El cielo se volvió gris a medio día.
El empedrado de la calle parecía más duro que de costumbre.
Caminaba acosada por un frío más intenso que el de sus propias lágrimas.
Apurando el paso, llegó a la estación y se sentó en el tren.
Estaba cansada pero no quería llegar a casa.
Había cogido el tren que iba más despacio, era lo que quería, que todo fuese más despacio.
En realidad, deseaba que el mundo se parase y la dejase pensar.
Recordó que este tren de vía lenta de Zúrich llevaba un coche restaurante.
No lo dudó un minuto, se levantó y salió del vagón para sentarse en un cómodo sillón a lado de la ventana.
Demasiado gris. Todo era gris y se volvía más y más oscuro.

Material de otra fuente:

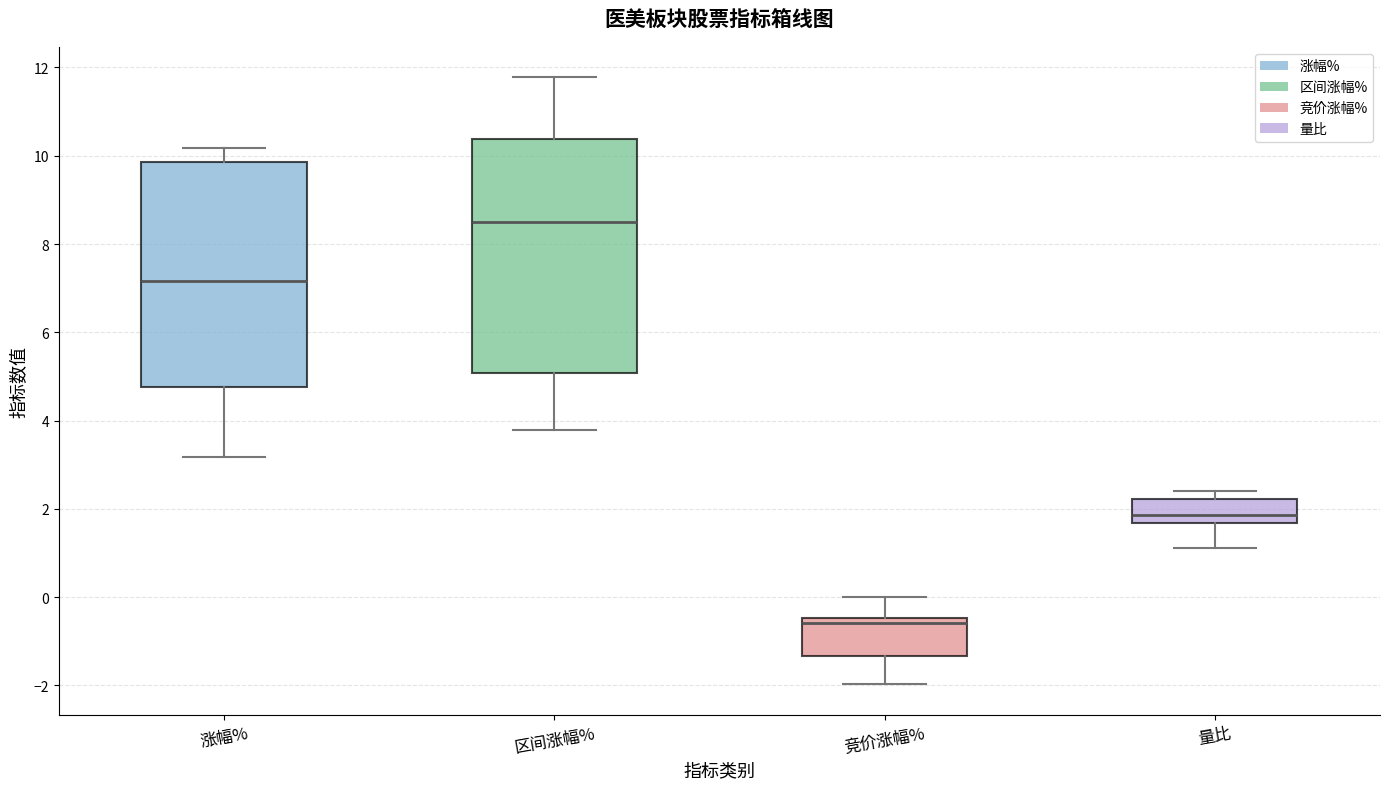

Where does the upper whisker of the box for 竞价涨幅% end on the y-axis? The values are not printed on the chart, so give them approximately, as read against the axis.

0.0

Oscuro como él, que esperaba ansioso a que regresara del trabajo.
Hambriento de reproches para que dejase de trabajar, se quedase dedicando su día a esa prolongada discusión en la que ya sólo había frases mil veces repetidas.
Esperaba, temeroso de su decisión de buscar otro apartamento en Zúrich, lejos de él.
Iracundo por pensar que pudiese escapar.
“Una copa de Riesling-Silvaner”, dijo ella en voz baja y profunda para no romper el silencio del vagón y de sus pensamientos.
La ventana y su vacío paisaje anunciando nieve dejaron de interesarle.
El coche restaurante no estaba muy lleno.
Los pocos que entraban, saludaban amablemente, como solían hacer los suizos. Y ella contestaba con una sonrisa automática.
El tiempo parecía detenerse mientras bebía su copa sentada en aquel sillón con la mirada perdida en el último sorbo que restaba en su copa.
Sin embargo, las estaciones pasaban una detrás de otra y el tren reiniciaba su recorrido para escupirla de nuevo en su destino y devolverla bruscamente a su realidad.
El camarero se acercó a ella y le sirvió otra copa.
“Perdone, pero no he pedido nada”, dijo ella con una sonrisa.
“Ya, pero creo que la necesita. Las decisiones de ese tipo no pueden tomarse con una sola copa”, dijo él.
Hay lágrimas que no se pueden esconder, por mucho que sonrías, y menos si el camarero es gallego como tú.